• _Task requirements_:
Check each line of the entries below for the string "labels" and state how many lines have it, with no other text.
(Information provided)
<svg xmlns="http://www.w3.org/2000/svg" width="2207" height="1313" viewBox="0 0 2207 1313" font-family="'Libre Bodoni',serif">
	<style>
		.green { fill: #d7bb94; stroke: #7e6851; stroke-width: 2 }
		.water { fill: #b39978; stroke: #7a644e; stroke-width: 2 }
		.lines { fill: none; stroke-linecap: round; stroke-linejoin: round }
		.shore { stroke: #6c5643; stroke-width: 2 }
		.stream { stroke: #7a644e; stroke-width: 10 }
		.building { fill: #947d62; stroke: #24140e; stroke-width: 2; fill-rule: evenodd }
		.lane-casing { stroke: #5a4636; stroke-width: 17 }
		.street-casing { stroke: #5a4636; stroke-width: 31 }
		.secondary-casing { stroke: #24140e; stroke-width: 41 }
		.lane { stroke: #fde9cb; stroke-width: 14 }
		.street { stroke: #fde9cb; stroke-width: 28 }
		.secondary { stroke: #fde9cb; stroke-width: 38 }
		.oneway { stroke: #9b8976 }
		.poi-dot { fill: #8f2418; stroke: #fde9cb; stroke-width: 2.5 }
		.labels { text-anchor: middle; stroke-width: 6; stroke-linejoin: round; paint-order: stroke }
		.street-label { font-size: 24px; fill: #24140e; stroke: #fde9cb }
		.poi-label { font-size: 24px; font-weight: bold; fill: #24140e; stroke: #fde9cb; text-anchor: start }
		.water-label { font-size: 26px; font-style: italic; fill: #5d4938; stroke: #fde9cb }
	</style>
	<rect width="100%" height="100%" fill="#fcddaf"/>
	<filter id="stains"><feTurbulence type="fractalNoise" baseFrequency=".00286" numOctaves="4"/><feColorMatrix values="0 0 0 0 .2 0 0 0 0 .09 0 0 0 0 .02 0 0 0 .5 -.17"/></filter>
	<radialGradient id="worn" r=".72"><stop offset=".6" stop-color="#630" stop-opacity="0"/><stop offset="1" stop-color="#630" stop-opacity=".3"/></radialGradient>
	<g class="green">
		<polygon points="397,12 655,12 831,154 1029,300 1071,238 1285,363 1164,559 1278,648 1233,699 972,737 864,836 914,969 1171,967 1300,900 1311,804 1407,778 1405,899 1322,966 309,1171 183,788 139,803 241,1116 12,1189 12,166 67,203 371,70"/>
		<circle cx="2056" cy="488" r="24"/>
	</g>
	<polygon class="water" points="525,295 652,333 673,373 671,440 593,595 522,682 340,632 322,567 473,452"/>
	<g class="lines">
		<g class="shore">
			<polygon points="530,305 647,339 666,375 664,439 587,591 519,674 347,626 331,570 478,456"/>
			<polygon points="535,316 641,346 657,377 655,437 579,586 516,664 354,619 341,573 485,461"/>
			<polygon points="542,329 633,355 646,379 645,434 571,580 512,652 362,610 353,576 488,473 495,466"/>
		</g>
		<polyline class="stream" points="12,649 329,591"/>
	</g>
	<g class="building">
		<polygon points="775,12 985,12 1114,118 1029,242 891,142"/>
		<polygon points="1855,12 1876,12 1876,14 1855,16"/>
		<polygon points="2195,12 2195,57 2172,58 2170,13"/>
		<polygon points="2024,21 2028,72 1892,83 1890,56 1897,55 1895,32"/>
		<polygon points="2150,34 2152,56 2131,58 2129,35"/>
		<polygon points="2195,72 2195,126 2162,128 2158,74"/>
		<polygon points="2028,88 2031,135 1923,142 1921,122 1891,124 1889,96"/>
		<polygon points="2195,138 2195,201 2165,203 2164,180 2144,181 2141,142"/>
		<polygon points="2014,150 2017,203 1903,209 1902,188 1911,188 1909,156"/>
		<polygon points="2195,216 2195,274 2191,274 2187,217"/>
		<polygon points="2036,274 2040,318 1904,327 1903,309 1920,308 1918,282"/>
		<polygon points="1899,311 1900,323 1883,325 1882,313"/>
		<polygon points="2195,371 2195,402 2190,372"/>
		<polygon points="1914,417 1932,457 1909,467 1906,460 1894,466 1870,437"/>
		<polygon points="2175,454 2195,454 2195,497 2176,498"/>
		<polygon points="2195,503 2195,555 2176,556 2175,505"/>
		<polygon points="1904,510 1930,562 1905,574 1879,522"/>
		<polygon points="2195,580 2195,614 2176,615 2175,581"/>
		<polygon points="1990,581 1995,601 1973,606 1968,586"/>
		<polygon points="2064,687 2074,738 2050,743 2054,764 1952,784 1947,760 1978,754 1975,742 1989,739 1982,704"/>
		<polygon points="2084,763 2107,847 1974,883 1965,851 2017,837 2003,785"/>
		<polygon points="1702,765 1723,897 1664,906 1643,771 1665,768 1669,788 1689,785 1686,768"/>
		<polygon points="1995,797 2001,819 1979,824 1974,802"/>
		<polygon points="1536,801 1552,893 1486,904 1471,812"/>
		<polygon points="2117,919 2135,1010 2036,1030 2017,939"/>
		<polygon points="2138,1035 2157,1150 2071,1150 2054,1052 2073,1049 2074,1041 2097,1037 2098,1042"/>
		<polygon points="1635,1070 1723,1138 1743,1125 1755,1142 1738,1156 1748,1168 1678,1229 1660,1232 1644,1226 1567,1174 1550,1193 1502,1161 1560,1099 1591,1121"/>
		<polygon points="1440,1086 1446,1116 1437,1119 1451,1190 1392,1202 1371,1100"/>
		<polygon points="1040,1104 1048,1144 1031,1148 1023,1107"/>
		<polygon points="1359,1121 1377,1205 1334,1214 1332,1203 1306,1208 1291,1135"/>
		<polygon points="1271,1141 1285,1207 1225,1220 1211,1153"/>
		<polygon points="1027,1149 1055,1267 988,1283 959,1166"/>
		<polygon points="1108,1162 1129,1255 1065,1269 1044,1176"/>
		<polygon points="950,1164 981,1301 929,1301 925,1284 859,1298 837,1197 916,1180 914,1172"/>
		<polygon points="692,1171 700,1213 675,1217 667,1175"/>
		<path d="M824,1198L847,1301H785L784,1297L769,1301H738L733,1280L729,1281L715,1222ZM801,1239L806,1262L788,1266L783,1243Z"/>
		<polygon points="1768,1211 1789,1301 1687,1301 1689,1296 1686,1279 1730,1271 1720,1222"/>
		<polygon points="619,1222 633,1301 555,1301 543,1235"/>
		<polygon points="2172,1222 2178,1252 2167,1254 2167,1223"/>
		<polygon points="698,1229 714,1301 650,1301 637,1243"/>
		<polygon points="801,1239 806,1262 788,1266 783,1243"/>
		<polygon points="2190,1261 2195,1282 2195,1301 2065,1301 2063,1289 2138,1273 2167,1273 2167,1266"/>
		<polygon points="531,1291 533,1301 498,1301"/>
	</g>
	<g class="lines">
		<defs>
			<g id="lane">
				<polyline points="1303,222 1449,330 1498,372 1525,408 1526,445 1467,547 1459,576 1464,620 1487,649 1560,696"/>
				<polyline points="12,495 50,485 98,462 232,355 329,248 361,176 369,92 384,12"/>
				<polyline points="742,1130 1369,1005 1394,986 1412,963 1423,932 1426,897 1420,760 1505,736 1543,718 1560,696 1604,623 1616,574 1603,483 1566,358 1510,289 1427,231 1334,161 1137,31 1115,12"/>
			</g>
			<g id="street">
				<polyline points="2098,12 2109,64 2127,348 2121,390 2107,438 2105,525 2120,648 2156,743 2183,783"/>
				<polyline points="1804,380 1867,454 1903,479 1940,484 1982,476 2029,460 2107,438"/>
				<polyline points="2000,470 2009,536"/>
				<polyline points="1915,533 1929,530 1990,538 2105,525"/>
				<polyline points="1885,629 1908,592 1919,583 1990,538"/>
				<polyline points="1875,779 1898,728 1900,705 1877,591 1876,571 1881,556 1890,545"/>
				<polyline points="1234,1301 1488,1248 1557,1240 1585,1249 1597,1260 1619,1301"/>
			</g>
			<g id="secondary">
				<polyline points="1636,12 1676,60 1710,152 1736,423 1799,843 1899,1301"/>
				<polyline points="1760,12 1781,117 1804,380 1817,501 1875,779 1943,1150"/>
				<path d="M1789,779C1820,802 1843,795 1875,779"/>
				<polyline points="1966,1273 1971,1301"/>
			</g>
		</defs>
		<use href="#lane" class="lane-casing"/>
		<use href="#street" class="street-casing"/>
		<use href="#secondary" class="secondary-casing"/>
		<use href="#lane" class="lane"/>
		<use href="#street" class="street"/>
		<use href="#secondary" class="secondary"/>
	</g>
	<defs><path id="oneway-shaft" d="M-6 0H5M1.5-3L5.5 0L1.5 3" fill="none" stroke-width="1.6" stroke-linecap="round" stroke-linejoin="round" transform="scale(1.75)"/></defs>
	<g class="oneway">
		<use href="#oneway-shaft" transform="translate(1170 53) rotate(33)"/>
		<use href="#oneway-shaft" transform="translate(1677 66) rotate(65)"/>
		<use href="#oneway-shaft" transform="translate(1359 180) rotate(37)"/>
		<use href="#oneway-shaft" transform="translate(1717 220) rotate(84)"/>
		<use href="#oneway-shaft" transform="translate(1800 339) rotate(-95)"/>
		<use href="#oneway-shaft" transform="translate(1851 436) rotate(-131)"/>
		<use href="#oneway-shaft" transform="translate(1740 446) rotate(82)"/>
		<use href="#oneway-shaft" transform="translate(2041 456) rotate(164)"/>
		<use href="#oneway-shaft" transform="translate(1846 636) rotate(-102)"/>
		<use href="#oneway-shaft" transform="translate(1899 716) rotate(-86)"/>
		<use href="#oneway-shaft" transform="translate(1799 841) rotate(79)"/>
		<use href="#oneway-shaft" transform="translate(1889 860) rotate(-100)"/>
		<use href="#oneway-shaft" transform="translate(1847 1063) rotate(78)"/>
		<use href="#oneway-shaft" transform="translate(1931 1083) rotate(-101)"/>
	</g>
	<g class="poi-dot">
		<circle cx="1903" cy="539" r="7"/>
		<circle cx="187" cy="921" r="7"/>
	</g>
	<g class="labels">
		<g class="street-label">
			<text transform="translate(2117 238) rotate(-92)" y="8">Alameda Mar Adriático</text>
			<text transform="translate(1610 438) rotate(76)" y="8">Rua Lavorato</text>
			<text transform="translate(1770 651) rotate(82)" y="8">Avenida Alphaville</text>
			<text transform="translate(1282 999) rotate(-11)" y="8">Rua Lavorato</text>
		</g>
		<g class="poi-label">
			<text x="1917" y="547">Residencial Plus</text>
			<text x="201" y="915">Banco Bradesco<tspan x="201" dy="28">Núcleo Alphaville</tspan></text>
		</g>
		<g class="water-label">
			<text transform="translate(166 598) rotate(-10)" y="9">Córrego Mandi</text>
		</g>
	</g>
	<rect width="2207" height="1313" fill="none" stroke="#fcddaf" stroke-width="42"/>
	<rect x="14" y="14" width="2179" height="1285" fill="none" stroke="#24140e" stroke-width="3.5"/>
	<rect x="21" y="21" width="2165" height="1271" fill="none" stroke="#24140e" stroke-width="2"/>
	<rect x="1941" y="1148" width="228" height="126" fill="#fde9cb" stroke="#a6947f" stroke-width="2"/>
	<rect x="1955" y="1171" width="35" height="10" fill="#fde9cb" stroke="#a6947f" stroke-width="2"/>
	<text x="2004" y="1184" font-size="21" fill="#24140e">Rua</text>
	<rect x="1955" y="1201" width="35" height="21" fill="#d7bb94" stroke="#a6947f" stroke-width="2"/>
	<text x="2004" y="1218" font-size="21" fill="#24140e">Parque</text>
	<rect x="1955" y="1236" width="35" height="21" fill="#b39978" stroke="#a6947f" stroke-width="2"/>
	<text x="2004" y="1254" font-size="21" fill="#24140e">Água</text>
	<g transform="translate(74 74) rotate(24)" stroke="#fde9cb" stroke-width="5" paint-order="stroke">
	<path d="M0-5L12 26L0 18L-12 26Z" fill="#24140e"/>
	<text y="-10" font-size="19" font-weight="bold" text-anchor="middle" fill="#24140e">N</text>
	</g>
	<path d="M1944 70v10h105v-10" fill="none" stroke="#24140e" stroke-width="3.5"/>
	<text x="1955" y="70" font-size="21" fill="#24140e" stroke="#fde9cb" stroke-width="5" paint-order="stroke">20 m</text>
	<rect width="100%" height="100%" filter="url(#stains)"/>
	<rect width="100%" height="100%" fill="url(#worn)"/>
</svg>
(End Information provided)
• _Response to the exercise_:
2